Everyone has their idea of a dream home. Once upon a time, kids used to draw square boxes with pointed roofs, and windows on either side of a door, usually red. These days they’re just as likely to draw castles or flats. But the essential ingredient for Jane Willoughby’s dream was always the garden – specifically a walled garden.
“I grew up with one,” she says of her childhood home at Ballyrafter in Lismore, Co Waterford, which incidentally is currently on the market for €1.15 million. There had been a walled garden there that caught Willoughby’s young imagination – until a roof was put on to turn it into an equestrian centre.
There are many more, and often more unexpected reasons for finding your dream home, but when Willoughby and her husband John saw the Victorian Donaguile House in Kilkenny's Castlecomer, she was smitten.
“We bought the house too early,” says Willoughby, who lives in Dún Laoghaire with John and their teenage daughters Sophie and Simone. “The girls are in school, but the plan is, in a couple of years, the two of us will move down. We’re going to upsize when the family gets smaller! It’s completely daft. Maybe we’re completely daft,” she muses, not sounding too worried.
“We bought it three years ago, and I know it’s cliché, but it ticked all our boxes. We made the mistake of going to see it, and it was – almost – exactlywhat we wanted.” So the couple decided to buy and make ends meet by letting via Airbnb. “We use it too, as much as we can, and it’s working really well for us. Or, at least, it’s washing its face . . .” Not only is it washing its face, Donaguile is so lovely, it featured on RTÉ’s Home of the Year last year.
....
WRITTEN EXERCISE 1: According to the article about Donaguile House, on which television program did the house appear last year?
The article and the rows have no connection to each other.

Extracted data entries:
....
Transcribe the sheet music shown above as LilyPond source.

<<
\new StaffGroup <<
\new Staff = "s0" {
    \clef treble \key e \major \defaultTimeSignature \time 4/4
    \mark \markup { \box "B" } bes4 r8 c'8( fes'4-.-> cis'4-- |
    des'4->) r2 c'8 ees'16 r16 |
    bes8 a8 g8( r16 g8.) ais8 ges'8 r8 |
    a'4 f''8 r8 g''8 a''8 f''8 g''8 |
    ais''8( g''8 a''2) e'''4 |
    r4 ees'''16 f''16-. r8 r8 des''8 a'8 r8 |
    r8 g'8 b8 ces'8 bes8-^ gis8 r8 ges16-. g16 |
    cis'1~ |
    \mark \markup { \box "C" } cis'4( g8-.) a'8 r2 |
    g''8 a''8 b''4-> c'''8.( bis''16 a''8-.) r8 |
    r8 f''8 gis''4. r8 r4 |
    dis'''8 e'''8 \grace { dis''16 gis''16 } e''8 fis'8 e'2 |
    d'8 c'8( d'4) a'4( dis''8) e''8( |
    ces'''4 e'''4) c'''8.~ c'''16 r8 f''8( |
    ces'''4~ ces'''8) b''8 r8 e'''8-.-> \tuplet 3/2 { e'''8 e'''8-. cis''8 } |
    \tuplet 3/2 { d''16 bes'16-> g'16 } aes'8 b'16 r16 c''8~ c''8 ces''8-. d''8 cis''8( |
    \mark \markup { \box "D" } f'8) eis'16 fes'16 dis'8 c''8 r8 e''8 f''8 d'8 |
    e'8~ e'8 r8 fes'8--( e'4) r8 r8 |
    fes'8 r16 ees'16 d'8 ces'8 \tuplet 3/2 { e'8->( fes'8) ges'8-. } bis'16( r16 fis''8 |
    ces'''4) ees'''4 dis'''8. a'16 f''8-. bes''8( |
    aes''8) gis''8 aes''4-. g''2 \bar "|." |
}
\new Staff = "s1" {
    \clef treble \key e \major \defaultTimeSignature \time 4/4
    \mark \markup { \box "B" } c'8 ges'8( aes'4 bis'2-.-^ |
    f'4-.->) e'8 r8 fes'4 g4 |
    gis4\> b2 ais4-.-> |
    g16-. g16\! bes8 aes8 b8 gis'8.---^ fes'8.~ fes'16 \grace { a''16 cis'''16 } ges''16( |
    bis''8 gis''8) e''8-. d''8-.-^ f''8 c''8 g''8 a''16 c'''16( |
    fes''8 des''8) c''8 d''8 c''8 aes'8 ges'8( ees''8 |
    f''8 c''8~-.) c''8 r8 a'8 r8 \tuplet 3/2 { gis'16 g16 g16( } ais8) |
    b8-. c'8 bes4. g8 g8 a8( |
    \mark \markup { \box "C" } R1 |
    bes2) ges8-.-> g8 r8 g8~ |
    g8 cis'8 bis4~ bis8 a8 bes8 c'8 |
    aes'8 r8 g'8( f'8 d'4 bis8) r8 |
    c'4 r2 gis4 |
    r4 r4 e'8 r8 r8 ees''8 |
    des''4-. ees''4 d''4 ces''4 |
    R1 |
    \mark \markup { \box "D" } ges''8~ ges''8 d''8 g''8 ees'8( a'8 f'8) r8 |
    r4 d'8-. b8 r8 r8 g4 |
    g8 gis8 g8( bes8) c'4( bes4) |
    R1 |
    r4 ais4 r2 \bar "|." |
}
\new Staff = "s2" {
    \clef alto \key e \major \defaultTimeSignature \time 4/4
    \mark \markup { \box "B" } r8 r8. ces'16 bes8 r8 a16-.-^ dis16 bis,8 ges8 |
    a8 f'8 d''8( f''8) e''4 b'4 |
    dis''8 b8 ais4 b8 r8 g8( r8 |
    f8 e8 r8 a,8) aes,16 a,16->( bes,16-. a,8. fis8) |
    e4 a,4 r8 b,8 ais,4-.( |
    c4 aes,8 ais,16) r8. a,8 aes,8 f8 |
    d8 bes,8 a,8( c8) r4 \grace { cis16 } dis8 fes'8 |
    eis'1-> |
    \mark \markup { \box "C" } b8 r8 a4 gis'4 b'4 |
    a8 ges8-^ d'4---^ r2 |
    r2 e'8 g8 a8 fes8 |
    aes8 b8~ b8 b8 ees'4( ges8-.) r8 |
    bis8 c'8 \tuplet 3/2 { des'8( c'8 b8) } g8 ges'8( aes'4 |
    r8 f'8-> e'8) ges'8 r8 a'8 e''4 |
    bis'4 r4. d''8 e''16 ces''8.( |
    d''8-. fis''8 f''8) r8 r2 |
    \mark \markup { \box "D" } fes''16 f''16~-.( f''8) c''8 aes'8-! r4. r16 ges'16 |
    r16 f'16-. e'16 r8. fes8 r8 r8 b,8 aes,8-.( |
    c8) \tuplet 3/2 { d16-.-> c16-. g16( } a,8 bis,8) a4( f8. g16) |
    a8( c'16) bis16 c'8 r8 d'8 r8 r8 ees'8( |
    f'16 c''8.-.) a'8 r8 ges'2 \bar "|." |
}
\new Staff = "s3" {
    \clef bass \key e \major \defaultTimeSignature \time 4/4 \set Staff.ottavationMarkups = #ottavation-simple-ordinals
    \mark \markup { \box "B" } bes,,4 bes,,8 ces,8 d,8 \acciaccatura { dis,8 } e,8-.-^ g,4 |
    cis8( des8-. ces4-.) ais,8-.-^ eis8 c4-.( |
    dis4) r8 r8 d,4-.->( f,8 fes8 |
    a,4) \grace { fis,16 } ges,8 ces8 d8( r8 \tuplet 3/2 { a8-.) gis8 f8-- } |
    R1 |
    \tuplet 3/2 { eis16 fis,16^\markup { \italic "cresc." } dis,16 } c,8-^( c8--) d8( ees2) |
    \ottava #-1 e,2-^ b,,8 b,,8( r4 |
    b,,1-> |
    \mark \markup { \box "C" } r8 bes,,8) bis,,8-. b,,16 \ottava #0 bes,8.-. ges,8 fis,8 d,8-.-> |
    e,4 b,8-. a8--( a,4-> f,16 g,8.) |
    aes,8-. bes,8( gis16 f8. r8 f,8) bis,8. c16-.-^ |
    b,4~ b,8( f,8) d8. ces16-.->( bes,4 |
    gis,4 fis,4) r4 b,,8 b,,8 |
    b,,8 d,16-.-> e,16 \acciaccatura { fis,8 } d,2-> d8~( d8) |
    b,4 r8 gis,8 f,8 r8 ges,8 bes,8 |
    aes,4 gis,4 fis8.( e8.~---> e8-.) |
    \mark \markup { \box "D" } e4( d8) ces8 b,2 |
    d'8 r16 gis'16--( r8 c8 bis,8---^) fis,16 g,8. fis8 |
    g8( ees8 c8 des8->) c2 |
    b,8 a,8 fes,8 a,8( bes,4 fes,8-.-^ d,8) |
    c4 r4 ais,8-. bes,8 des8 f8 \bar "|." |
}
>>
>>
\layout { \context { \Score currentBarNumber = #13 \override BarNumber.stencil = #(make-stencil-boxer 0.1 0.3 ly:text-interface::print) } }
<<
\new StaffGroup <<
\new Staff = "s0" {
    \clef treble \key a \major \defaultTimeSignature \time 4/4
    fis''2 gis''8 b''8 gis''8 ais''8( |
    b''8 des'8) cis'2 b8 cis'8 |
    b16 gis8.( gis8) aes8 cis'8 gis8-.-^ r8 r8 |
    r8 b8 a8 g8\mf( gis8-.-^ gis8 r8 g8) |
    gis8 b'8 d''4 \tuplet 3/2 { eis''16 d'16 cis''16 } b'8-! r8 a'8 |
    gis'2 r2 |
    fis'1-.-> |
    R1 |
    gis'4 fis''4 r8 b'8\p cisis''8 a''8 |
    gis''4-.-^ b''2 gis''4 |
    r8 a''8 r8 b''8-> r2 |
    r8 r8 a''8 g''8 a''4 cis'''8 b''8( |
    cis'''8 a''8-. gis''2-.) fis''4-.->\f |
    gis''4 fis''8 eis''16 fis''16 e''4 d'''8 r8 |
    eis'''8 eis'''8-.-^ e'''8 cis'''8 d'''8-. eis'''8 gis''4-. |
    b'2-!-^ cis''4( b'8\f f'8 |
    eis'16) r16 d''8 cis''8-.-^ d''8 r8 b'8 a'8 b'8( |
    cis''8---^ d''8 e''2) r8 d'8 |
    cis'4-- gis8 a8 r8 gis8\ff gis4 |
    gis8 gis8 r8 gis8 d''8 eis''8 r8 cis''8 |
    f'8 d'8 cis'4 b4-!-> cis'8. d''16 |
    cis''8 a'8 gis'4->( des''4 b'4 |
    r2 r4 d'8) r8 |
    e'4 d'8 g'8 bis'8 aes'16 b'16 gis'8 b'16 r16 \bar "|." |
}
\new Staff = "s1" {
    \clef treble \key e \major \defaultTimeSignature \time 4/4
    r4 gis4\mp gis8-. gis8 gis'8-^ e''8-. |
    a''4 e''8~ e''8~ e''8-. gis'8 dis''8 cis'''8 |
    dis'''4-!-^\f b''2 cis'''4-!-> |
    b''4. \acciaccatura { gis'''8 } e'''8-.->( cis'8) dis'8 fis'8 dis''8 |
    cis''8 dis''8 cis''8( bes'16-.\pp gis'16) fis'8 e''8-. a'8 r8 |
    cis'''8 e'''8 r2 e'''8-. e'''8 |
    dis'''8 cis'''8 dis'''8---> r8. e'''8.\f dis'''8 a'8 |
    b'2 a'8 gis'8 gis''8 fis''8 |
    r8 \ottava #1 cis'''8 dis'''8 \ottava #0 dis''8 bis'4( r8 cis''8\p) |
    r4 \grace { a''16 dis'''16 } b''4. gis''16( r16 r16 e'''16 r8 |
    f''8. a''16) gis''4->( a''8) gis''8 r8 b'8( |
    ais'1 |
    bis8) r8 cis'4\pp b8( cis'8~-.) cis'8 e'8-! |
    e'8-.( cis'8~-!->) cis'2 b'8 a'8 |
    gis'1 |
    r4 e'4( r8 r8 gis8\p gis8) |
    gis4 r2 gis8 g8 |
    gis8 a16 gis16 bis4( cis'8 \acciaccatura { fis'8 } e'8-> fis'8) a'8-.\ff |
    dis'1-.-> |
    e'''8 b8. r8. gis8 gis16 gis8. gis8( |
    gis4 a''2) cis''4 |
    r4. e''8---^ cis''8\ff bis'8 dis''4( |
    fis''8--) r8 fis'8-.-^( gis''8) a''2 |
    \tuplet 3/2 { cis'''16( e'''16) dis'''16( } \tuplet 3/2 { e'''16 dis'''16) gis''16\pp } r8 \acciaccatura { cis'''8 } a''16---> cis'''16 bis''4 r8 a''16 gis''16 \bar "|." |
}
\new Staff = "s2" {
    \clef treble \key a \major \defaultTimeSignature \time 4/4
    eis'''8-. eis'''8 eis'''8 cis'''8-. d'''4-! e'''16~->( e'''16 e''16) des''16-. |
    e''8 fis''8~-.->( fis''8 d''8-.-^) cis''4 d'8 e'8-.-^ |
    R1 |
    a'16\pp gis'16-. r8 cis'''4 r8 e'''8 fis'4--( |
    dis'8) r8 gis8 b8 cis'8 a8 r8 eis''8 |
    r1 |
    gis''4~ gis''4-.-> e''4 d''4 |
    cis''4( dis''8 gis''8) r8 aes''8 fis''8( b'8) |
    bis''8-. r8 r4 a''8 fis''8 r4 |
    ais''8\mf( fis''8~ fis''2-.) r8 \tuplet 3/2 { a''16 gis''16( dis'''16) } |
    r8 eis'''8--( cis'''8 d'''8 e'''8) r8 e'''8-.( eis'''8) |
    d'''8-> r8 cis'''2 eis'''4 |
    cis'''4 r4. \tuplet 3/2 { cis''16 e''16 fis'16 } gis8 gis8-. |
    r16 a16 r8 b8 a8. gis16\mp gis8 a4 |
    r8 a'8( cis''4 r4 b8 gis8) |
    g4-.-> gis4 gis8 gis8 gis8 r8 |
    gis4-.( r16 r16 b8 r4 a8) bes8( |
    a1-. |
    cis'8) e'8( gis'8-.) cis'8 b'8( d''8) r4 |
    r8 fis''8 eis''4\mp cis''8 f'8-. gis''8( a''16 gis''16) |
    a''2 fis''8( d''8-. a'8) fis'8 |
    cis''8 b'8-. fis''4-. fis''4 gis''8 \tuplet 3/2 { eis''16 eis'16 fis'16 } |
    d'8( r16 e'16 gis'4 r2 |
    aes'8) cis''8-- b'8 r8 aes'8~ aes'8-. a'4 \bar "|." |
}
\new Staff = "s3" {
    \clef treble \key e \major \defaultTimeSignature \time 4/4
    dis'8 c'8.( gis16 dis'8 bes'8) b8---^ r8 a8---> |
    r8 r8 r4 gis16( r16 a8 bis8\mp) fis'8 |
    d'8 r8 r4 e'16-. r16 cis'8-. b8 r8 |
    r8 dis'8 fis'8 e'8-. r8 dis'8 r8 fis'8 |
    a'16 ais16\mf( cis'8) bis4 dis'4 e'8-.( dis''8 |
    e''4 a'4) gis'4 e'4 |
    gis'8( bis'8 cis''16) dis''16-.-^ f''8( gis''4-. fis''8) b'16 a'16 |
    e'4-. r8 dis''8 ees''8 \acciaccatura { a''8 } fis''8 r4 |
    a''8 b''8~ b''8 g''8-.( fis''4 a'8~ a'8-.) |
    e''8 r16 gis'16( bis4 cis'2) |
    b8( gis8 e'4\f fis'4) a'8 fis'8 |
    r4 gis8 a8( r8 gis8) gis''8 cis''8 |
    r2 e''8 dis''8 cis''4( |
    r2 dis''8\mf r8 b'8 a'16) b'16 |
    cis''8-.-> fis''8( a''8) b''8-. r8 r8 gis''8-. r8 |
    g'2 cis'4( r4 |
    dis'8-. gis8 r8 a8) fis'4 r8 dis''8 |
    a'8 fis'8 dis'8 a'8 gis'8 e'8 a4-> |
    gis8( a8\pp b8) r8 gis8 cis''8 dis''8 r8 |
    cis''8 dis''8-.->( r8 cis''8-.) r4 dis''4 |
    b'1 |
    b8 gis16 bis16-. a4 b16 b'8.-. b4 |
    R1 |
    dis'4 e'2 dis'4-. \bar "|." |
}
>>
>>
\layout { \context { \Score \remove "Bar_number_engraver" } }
....
WRITTEN EXERCISE 2: Count how many lines of the rows contain the string "Score", and give only that number.

EXERCISE RESPONSE 1: RTÉ's Home of the Year

EXERCISE RESPONSE 2: 2